Compressing is a trade-off, it’s still O(1), and fast, I think fast enough, but I think still a speed-win in all cases (for real-world code), since it avoids a heap allocation and GC activity. Might be slower in some real cases if you only construct strings, and don’t do any processing on them, though likely not even then with given some GC activity.
You would need an escape hatch for an UTF-8 encoded prefix, also because you could just use that if (ASCII string) fitting 16 bytes, only compress for strings with a length of 17-32 letter etc. Even with the (ASCII) compression, I would likely have the first letter in UTF-8, to allow upper-case (alternatively a single bit to indicate it), and only the rest compressed (fully upper case isn’t common enough for 17-32 letter strings).

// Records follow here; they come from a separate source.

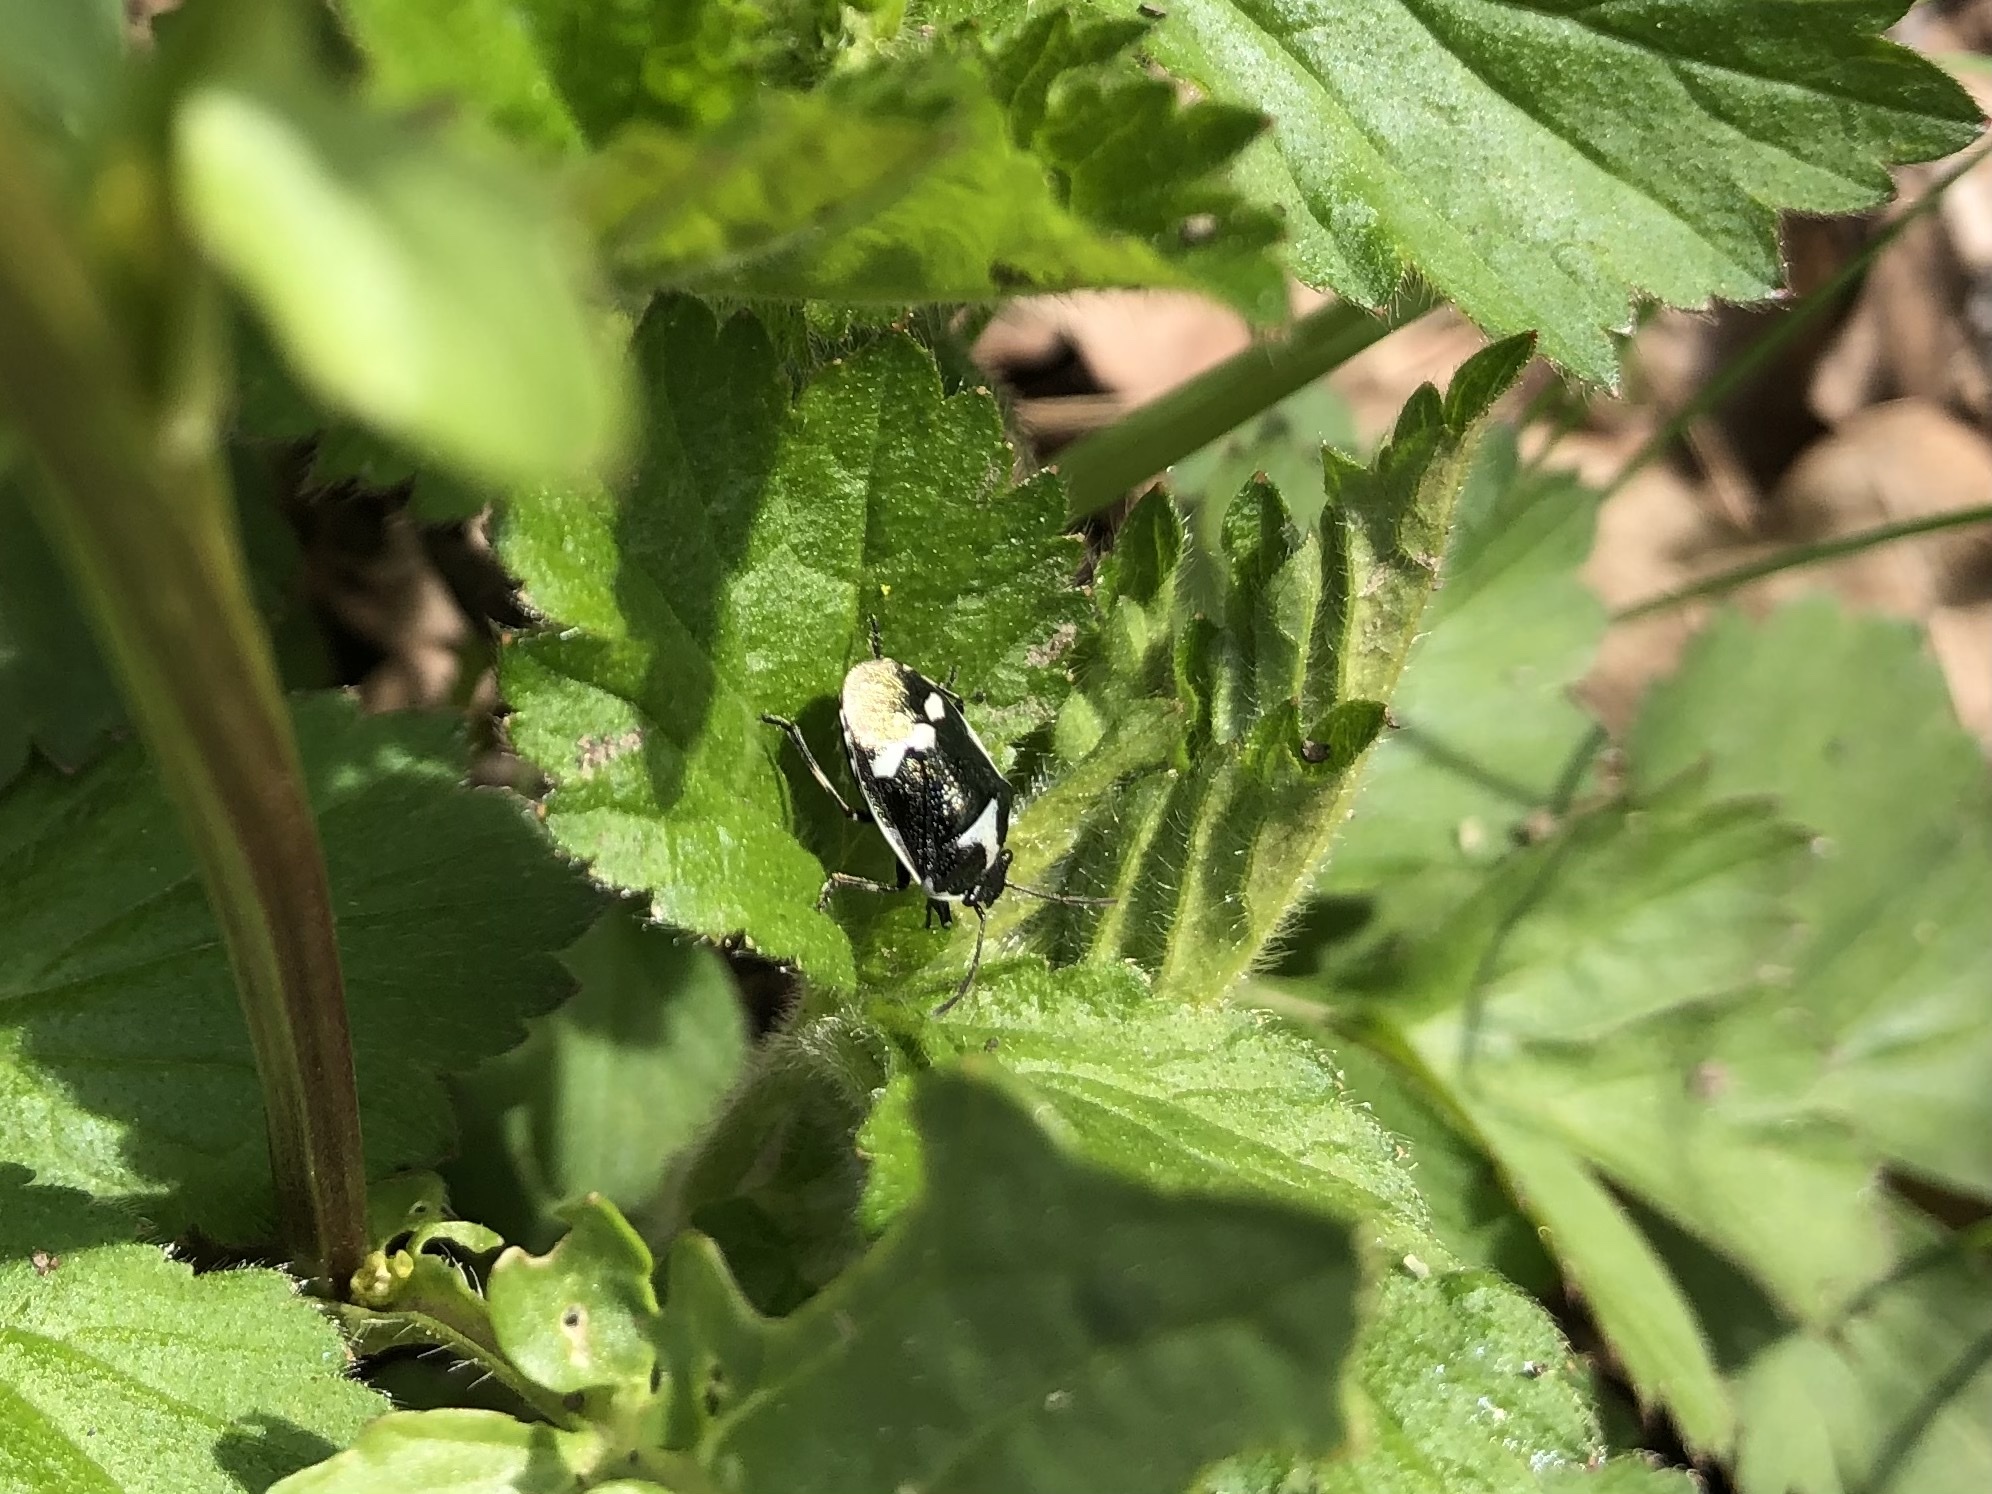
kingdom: Animalia
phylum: Arthropoda
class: Insecta
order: Hemiptera
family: Pentatomidae
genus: Eurydema
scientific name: Eurydema oleracea
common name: Cabbage bug
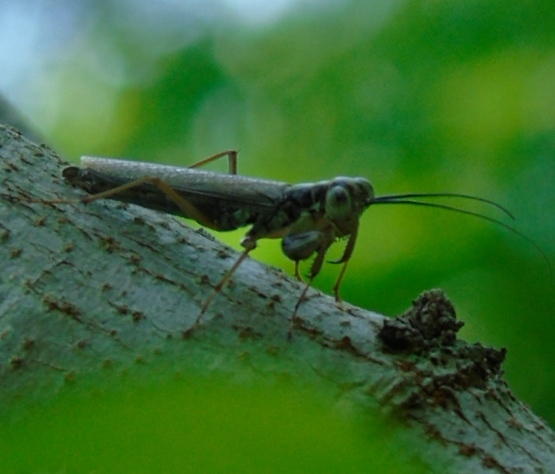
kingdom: Animalia
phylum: Arthropoda
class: Insecta
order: Mantodea
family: Mantoididae
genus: Mantoida
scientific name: Mantoida maya
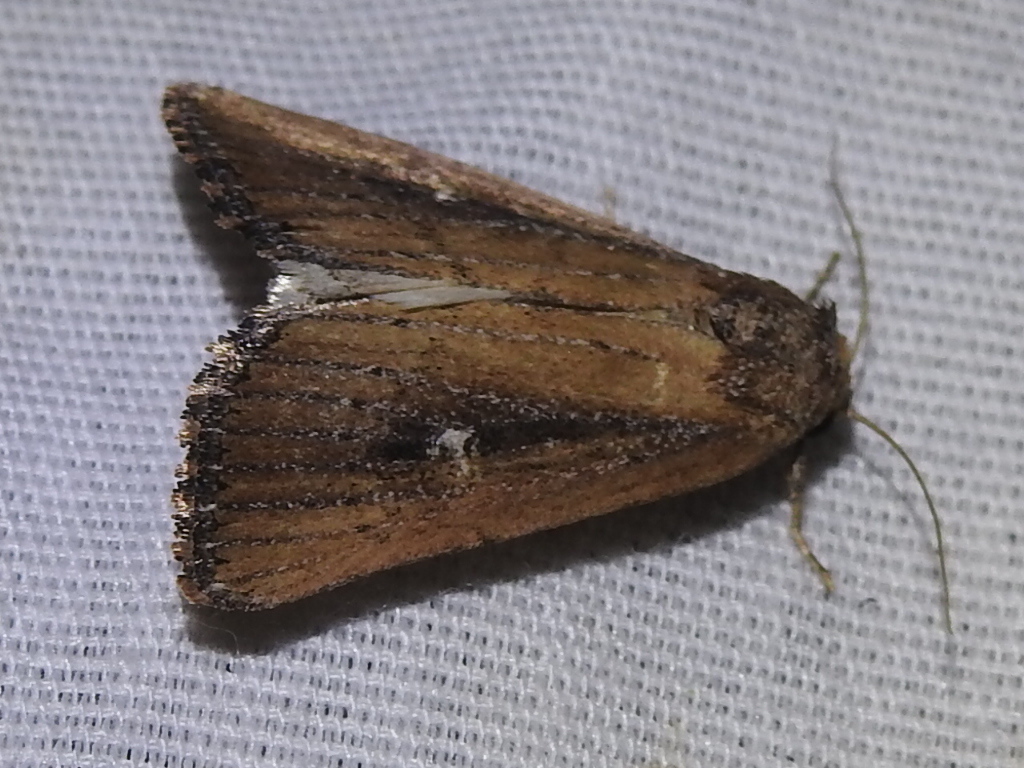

Despite this complexity, string equality check is just checking equality of UInt128 numbers, and e.g. isless
(and startswith) is almost as simple, just shifting and some branch code, at least for the common case.
Concatenation isn’t slower assuming the first string is long enough, but even then not too bad.
But it’s not a real-world string, so I think we can just use the long form for all the problematic short strings. I do have in mind that you can use Strings for data, not text, so I might be wrong, at least using the long form would work, no less than the current design, just not as fast as the this design for all other short strings.
For the short form, you count the trailing zero bytes (or bits for compressed form; for 2x (or 3x) compression this is more difficult, then you may want to support a special case for odd number of letters).
UTF-8 can’t legally start with e.g. 0xFF, so it could let it indicate compressed strings (and indicate illegal UTF-8 with the long form). Or even just let 5 leading one bits indicate it, then left with at least 24 ASCII letters compressed. [For compressing everything into 8 bytes, this would give 11 plus letters, and only 8-16 bits taken from the prefix in the long form from the pointer, then length needs to be on the heap.]
Your prefix for long form overlapped your first letters of the data in the short form. I agree you should also have a (shorter) prefix for long form, just saying that the pointer (well its first byte) should align with the first bytes of the data in short form, because strings starting with a zero byte are rather uncommon (except for the empty string, if zero terminated, which is supported).